MATERIAL FOR THE TASK —

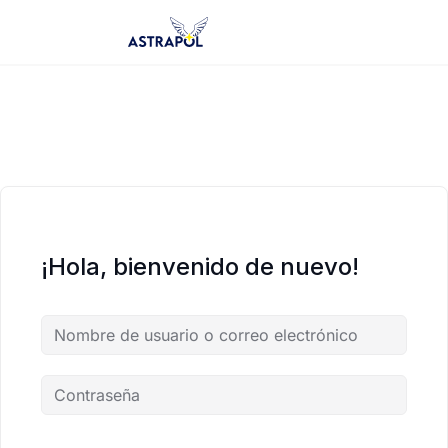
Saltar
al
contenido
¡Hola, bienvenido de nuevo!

---

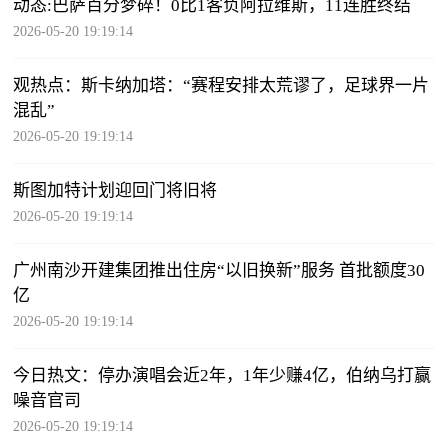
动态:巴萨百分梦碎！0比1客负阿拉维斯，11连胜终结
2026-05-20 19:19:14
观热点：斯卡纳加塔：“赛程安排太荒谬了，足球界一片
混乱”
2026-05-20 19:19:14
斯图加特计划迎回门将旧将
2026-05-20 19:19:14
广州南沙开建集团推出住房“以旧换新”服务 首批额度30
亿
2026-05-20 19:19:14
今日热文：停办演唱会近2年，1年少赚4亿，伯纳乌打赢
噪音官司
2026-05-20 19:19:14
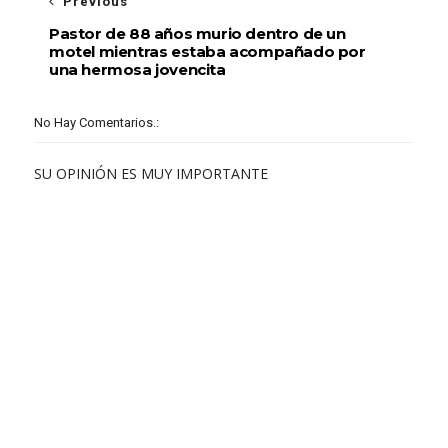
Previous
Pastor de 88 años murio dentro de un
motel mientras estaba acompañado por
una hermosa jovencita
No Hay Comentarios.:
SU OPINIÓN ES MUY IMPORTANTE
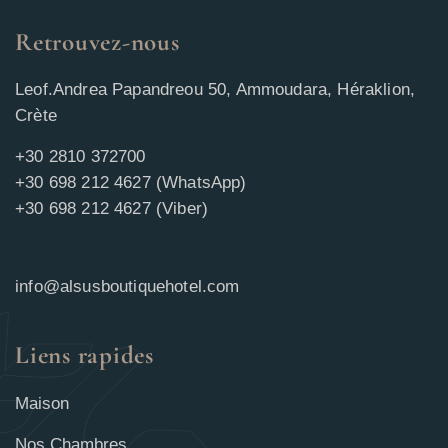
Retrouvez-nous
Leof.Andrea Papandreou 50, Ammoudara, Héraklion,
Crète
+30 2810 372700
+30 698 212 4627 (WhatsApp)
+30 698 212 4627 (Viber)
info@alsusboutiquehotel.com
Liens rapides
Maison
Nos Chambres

--

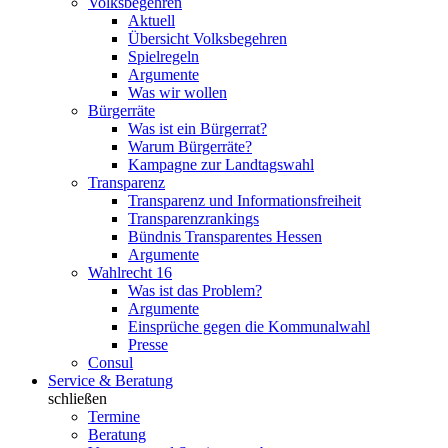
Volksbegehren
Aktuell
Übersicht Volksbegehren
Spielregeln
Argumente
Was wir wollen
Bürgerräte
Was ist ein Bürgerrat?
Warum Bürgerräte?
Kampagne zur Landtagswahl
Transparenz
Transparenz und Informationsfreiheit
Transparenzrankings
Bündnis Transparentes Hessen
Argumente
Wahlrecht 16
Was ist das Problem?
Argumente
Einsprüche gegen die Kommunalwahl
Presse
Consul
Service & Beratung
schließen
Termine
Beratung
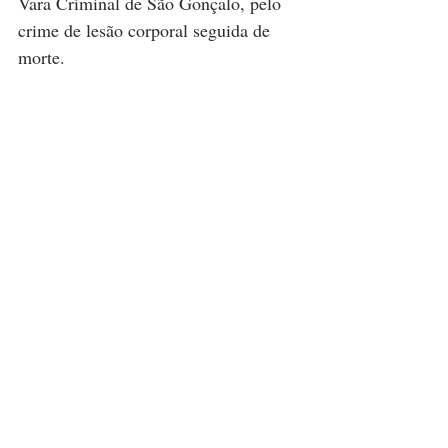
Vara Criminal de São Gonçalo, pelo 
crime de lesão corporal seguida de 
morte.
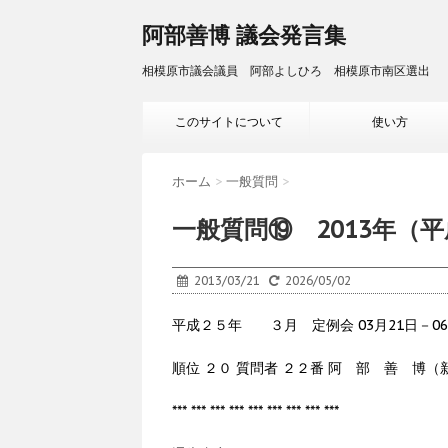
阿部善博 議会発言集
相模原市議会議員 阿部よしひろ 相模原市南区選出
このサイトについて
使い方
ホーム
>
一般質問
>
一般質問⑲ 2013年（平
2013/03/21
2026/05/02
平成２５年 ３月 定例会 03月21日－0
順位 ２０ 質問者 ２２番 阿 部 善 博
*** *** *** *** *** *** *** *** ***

TASK GOAL — When you reach the line with "motel mientras estaba acompañado por" in the records above, begin repeating the lines exactly, and stop after the line with "Nos Chambres". Skip all pictures.

RESULT OF THIS EXERCISE —
motel mientras estaba acompañado por
una hermosa jovencita
No Hay Comentarios.:
SU OPINIÓN ES MUY IMPORTANTE
Retrouvez-nous
Leof.Andrea Papandreou 50, Ammoudara, Héraklion,
Crète
+30 2810 372700
+30 698 212 4627 (WhatsApp)
+30 698 212 4627 (Viber)
info@alsusboutiquehotel.com
Liens rapides
Maison
Nos Chambres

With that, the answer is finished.